* _WHAT YOU SHOULD DO_
Write out again only the lines between the one with "TABLE 4 | Clinical correlation analysis." and the end of the records below, both ends counted, and don't include the pictures.

══════════

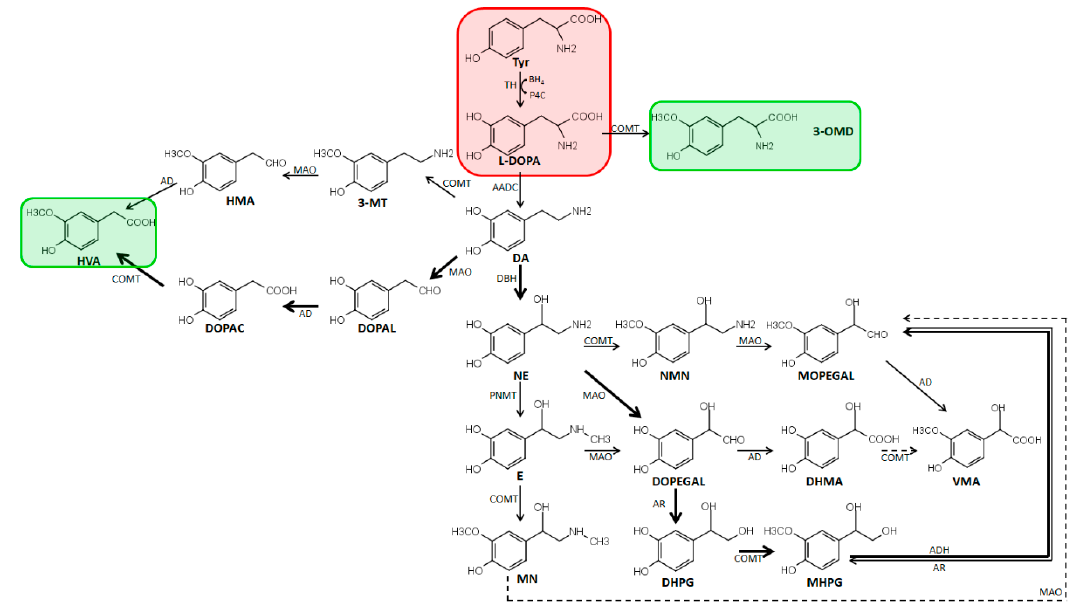
Figure 1. Catecholamine biosynthesis and metabolism. AADC, aromatic amino acid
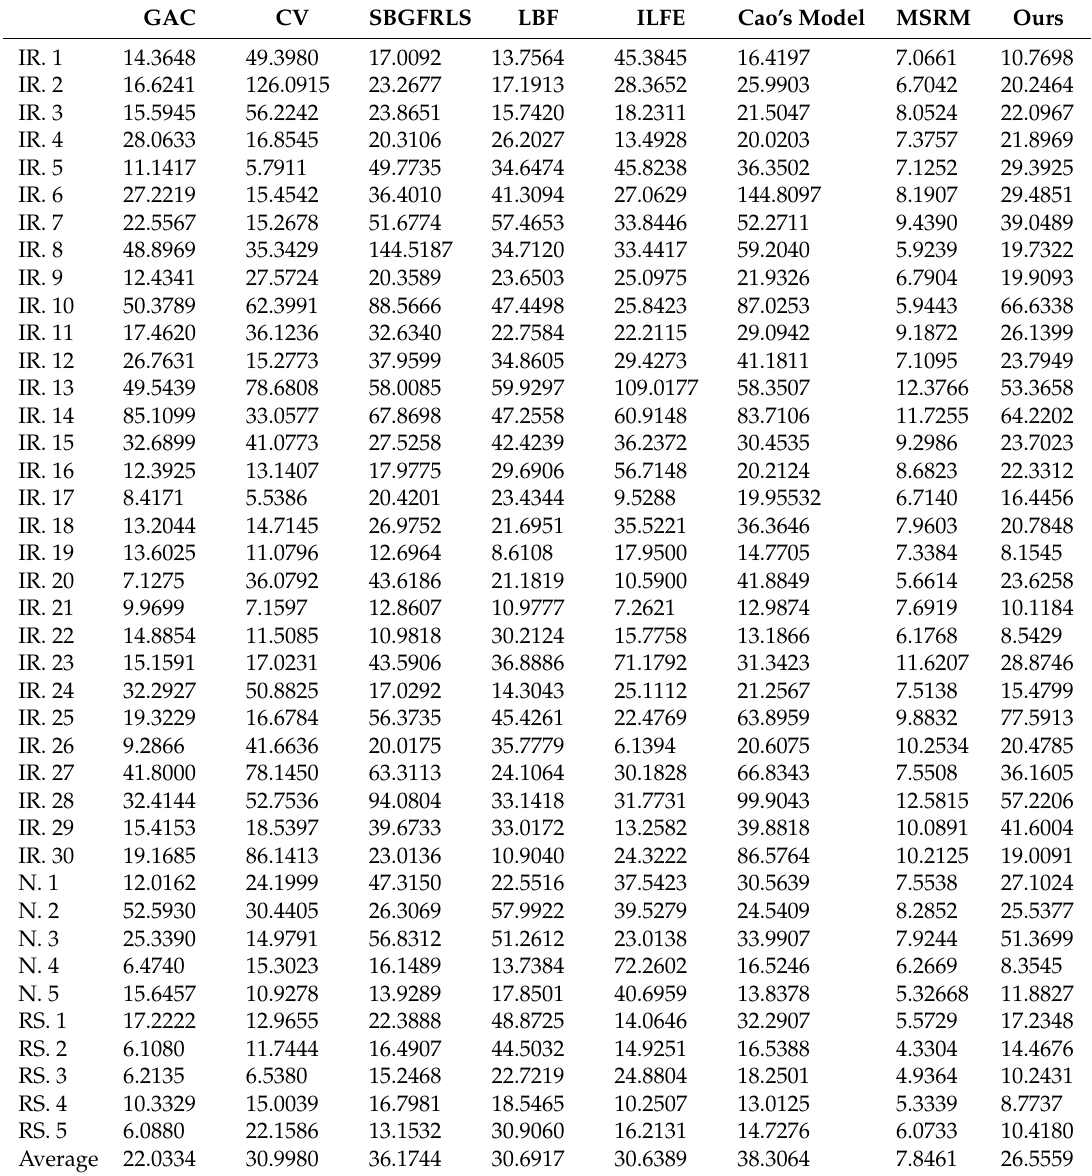
Table 5. Comparison of running time (in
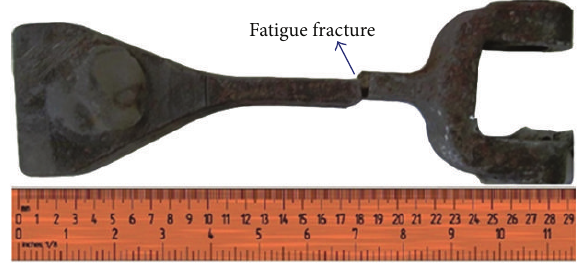
Figure 3: Hammer fatigue fracture location.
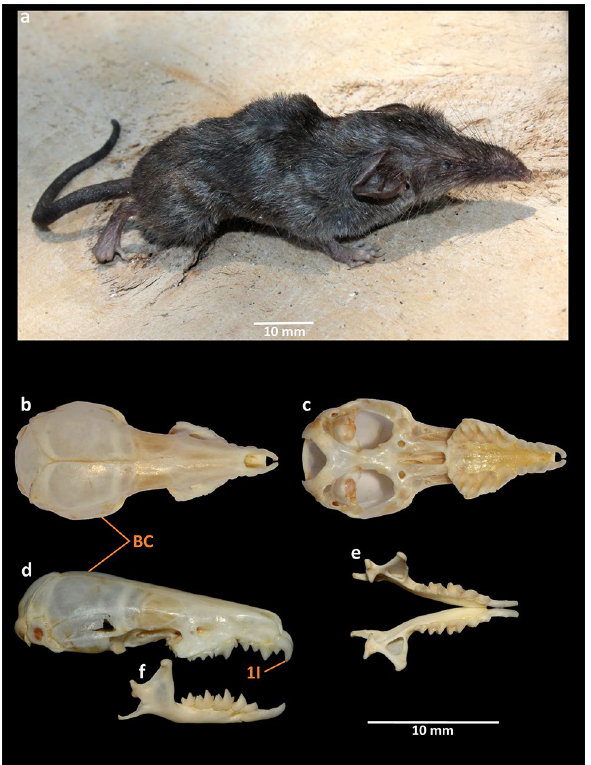
Figure 1. Crocidura narcondamica sp. nov. (holotype ZSI-29313, female). ( a ) Dorso-lateral view of female (adult alive). Views of the cranium ( b ) dorsal, ( c ) ventral, and ( d ) lateral. Views of the mandible ( e ) lateral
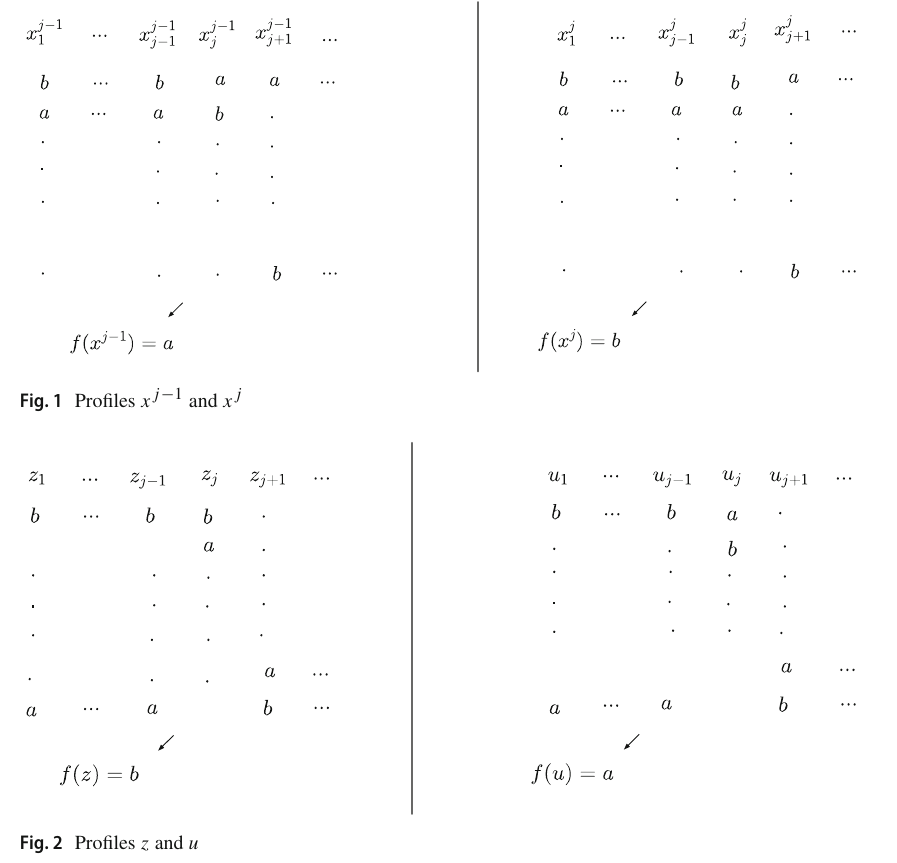
Fig. 1 Profiles x j − 1 and x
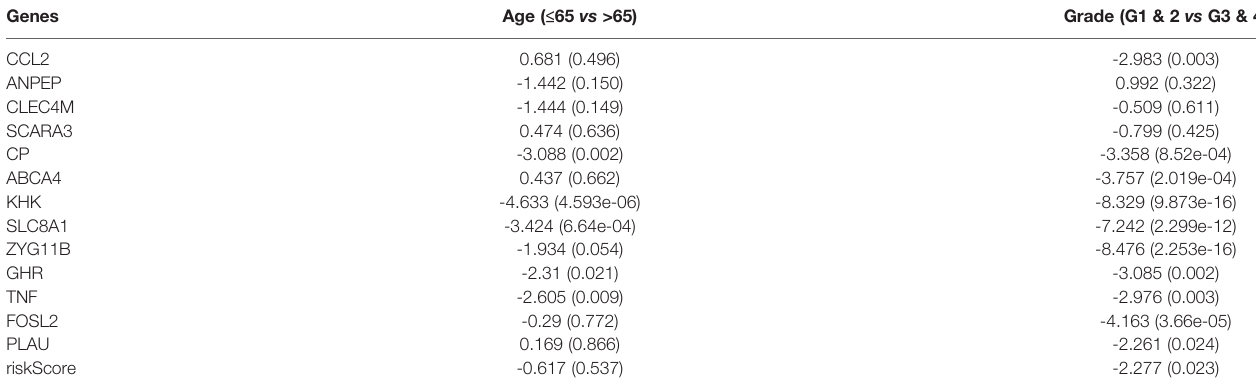
TABLE 4 | Clinical correlation analysis.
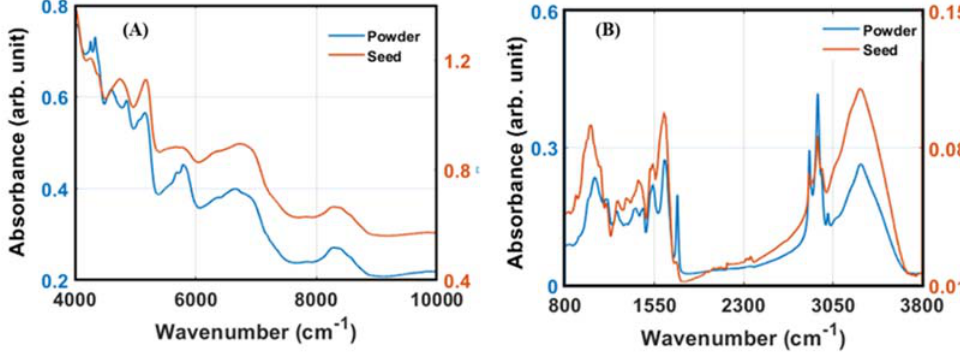
Figure 3. The typical pattern of raw spectra of soybean acquired using FT-NIR ( A ) and FT-IR ( B ).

══════════

* _WRITTEN ANSWER_
TABLE 4 | Clinical correlation analysis.
Figure 3. The typical pattern of raw spectra of soybean acquired using FT-NIR ( A ) and FT-IR ( B ).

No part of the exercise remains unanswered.